EXERCISE DETAILS: Please write out only the lines of the material below exactly, starting at the line that contains "name author: Lam." and ending at the line that contains "collection date: 1939-08/1939-12", with both of those lines included.

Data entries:
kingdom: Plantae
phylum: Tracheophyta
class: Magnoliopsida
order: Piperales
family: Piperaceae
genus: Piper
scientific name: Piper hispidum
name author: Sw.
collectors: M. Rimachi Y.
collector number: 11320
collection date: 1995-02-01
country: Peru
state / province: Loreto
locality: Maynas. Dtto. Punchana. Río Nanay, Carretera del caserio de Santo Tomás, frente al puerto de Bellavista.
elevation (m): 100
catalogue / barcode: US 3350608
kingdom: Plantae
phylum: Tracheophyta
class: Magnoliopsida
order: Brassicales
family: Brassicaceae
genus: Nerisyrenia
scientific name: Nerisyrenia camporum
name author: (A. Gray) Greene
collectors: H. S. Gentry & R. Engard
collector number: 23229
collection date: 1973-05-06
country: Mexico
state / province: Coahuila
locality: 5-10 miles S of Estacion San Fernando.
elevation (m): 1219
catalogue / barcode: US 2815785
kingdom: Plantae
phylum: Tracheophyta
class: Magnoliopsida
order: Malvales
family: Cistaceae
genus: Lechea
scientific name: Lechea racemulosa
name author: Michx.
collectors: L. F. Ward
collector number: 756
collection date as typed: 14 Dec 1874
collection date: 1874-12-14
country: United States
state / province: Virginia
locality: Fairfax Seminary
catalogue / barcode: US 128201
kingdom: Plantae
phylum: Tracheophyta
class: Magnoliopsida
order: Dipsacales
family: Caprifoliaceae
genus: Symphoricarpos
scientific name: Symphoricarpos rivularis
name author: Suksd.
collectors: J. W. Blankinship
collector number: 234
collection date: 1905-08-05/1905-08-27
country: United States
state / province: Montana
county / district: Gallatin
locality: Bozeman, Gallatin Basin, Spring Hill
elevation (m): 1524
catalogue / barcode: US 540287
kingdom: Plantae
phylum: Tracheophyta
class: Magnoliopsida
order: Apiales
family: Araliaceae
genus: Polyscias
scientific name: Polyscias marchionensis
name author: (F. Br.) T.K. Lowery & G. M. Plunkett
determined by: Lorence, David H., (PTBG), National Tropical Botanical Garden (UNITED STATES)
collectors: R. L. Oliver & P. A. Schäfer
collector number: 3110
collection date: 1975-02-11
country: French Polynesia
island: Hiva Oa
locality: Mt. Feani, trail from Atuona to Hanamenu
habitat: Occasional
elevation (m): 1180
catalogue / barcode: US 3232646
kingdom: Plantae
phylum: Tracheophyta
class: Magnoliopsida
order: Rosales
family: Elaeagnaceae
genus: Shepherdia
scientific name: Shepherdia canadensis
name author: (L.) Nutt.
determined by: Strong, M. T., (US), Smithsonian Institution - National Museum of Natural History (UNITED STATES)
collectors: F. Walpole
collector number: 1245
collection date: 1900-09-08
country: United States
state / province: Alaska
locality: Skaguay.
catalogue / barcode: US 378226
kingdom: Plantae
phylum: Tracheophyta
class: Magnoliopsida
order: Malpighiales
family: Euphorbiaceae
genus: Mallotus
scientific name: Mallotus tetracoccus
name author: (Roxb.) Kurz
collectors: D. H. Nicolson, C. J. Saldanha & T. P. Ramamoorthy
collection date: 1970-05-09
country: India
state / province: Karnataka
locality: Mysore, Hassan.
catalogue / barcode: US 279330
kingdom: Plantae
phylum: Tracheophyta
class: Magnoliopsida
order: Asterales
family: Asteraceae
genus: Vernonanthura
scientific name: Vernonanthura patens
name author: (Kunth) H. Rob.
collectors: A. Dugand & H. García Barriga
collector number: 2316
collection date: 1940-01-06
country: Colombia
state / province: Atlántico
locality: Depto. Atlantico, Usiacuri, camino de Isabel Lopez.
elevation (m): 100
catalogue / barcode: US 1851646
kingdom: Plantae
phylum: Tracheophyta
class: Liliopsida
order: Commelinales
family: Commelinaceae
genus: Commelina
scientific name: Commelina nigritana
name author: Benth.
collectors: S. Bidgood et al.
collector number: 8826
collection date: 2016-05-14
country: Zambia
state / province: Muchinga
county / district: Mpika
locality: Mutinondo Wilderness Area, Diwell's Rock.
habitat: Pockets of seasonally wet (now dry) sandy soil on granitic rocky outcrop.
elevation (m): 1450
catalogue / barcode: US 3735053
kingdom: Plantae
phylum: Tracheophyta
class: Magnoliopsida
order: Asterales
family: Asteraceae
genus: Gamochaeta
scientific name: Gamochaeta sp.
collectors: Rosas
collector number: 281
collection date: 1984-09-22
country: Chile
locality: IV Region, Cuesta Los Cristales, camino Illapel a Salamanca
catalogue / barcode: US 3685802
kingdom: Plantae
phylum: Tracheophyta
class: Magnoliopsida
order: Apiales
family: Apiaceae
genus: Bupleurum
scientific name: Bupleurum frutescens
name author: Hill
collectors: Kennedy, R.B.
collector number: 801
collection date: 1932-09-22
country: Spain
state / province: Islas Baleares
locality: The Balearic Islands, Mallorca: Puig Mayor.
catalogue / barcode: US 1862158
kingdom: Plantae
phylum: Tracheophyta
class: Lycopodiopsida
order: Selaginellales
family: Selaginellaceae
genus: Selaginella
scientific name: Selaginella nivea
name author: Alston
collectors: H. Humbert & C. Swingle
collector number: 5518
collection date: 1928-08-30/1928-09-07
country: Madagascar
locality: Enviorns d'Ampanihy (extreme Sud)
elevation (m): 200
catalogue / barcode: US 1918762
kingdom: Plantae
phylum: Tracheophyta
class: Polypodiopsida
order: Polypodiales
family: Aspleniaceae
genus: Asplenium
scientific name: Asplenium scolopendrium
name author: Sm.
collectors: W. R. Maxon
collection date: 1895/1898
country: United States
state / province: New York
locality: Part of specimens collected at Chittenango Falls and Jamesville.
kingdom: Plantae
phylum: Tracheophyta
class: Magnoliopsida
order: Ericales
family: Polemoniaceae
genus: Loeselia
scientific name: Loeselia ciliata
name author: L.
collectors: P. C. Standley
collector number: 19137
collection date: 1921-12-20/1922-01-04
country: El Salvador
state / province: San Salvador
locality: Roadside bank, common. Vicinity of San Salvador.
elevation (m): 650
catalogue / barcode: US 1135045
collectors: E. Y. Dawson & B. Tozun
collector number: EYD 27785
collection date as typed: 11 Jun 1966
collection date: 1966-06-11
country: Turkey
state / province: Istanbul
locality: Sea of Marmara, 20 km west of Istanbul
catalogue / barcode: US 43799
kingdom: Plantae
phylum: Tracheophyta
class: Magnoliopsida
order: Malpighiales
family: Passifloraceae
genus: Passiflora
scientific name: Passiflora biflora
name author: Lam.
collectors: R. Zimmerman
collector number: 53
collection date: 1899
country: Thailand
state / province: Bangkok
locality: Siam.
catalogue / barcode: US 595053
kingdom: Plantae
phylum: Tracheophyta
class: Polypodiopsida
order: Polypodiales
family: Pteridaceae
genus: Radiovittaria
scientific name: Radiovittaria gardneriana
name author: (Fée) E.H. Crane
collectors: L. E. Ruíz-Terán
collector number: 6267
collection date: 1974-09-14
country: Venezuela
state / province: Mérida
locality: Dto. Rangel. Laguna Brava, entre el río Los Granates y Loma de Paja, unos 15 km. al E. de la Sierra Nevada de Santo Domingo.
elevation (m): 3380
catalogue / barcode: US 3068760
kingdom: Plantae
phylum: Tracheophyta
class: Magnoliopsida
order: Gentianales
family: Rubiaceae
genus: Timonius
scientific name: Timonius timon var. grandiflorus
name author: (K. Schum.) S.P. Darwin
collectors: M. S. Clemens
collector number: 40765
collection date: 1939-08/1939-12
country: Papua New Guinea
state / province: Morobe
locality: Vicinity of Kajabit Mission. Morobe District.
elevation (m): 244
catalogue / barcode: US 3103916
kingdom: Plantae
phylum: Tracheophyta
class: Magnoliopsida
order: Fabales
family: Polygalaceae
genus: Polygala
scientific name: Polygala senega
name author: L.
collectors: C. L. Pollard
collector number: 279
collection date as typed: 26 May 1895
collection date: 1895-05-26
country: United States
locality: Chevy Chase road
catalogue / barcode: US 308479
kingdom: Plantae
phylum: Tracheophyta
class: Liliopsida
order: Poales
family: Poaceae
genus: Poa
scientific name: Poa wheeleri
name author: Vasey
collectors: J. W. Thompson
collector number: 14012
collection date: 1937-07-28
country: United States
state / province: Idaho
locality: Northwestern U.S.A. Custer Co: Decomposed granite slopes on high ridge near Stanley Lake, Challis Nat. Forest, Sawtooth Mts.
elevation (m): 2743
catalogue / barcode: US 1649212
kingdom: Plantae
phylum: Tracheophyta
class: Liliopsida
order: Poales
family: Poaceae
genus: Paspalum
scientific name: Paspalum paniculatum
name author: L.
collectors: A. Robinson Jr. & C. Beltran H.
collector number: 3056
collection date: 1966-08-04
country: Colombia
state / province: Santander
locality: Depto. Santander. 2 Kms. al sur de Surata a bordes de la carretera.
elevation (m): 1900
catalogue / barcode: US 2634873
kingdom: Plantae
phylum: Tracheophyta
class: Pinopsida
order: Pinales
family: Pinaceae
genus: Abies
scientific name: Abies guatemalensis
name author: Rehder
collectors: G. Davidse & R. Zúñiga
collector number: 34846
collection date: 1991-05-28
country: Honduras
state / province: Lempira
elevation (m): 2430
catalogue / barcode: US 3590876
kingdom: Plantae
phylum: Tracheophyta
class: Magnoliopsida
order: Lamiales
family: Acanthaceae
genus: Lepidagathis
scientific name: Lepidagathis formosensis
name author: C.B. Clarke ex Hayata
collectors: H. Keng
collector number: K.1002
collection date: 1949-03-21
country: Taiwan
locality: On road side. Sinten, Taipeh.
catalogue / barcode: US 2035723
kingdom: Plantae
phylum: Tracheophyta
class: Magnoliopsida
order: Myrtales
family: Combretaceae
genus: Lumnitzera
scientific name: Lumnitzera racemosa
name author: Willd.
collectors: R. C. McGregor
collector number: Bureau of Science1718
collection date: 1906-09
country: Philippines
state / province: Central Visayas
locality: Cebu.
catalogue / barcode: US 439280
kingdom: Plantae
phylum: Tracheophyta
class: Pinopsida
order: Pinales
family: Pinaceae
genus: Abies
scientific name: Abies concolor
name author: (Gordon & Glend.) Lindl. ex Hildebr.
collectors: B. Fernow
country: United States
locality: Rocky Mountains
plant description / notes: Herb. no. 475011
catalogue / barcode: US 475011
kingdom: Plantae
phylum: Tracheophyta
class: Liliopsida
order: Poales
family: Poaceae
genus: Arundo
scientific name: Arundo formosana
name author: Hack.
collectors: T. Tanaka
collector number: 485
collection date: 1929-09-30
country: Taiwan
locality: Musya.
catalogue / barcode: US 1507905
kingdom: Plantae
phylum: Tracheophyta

RESPONSE TO THIS TASK:
name author: Lam.
collectors: R. Zimmerman
collector number: 53
collection date: 1899
country: Thailand
state / province: Bangkok
locality: Siam.
catalogue / barcode: US 595053
kingdom: Plantae
phylum: Tracheophyta
class: Polypodiopsida
order: Polypodiales
family: Pteridaceae
genus: Radiovittaria
scientific name: Radiovittaria gardneriana
name author: (Fée) E.H. Crane
collectors: L. E. Ruíz-Terán
collector number: 6267
collection date: 1974-09-14
country: Venezuela
state / province: Mérida
locality: Dto. Rangel. Laguna Brava, entre el río Los Granates y Loma de Paja, unos 15 km. al E. de la Sierra Nevada de Santo Domingo.
elevation (m): 3380
catalogue / barcode: US 3068760
kingdom: Plantae
phylum: Tracheophyta
class: Magnoliopsida
order: Gentianales
family: Rubiaceae
genus: Timonius
scientific name: Timonius timon var. grandiflorus
name author: (K. Schum.) S.P. Darwin
collectors: M. S. Clemens
collector number: 40765
collection date: 1939-08/1939-12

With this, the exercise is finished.